NEHGS was extremely active in gathering and publishing genealogical material, although World War I had slowed down production. Greenlaw noted in his 1921 report that “the continued excessive cost of printing and paper is practically prohibiting the publication of many [completed] genealogical books.” A 1920 newspaper account noted that for sixteen years the Society had published Massachusetts vital records—until, owing to the war, the Legislature repealed the act that had authorized those publications.
“[The] continued excessive cost of printing and paper is practically prohibiting the publication of many [completed] genealogical books.”
Interestingly, the recent conflict did not negatively affect library visitation. The February 1919 “Report of the Council” looked back at 1918: “The average number of visitors has been remarkably well maintained, the conditions being considered; and the outlook, based upon former experience after the Spanish War, would indicate that a decided increase in the use of the Society’s Library will soon take place.” Indeed, Greenlaw’s “Report of the Librarian” published the following year commented on “a decided increase in the use of the Library.” Greenlaw wrote that “In 1920 it is expected that the Pilgrim Tercentenary will arouse considerable interest in family history and cause a greater demand for information.”
A 26 October 1920 article, “An Ancestor Industry,” written by Frederic J. Haskin and datelined Boston, acknowledged NEHGS as the best genealogical library in the country and offered evidence of increasing interest in genealogy. “After every war there is a gain in the popular interest in ancestors and family trees… Boys who fought in France met other boys with the same surname or some other odd given name that ran in the families… The Americans seemed less ready with the family past than the French or English. But the detective instinct, which every true American has, or thinks he has, was soon aroused and put on the trail of the missing ancestors.
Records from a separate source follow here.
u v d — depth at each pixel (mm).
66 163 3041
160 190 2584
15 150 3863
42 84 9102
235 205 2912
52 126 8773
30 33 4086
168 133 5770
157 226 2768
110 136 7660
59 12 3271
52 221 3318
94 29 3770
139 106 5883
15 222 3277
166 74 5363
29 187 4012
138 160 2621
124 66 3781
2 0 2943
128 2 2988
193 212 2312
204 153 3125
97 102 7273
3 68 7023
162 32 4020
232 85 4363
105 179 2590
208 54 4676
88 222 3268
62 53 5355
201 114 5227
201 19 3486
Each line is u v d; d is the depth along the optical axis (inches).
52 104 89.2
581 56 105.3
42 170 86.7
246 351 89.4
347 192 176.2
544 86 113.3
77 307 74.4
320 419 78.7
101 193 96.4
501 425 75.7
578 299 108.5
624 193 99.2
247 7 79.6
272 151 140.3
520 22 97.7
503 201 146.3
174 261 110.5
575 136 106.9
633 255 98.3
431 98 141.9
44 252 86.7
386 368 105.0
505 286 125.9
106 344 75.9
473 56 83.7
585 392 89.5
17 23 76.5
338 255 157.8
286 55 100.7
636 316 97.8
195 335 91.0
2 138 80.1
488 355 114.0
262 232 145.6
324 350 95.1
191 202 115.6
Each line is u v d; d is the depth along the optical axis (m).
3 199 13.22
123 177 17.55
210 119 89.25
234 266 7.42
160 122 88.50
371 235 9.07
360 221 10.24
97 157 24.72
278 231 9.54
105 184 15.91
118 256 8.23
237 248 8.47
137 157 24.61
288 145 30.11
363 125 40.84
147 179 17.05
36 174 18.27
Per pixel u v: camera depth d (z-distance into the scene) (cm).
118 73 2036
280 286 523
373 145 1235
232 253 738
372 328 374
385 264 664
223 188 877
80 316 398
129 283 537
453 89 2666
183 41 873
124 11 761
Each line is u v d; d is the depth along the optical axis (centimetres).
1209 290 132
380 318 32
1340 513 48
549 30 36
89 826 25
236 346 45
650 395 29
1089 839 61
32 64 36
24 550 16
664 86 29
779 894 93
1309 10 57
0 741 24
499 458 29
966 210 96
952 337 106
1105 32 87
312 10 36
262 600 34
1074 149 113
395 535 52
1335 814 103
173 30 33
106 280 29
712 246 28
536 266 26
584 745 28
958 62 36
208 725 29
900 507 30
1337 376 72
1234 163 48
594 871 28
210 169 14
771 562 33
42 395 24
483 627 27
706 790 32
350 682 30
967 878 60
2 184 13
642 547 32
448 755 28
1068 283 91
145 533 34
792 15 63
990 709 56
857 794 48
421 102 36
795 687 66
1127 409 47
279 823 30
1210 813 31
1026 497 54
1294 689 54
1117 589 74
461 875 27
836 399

Some soldiers wrote home at once to trace connections, and others declared that when they got back they were certainly going to find out what ancestors hung on their family trees. As a result of this enthusiasm, and of the Mayflower celebrations, it is expected that this year will prove to be a record-breaking year for [genealogy].”
Overall, the New England Historic Genealogical Society was a bustling organization, known for excellence in many areas. In his 1921 report, librarian William Greenlaw concluded that “The remarkable growth of the Library and the constant increase in its usefulness in the past seventy-five years indicate that it will steadily develop in size and usefulness through years to come.” One hundred years later, I can confirm that Greenlaw’s prediction was fulfilled and also echo his hopes for the Society’s future. Perhaps in 2120 another NEHGS staff member will summarize our accomplishments and forecast continued bright prospects for our venerable institution!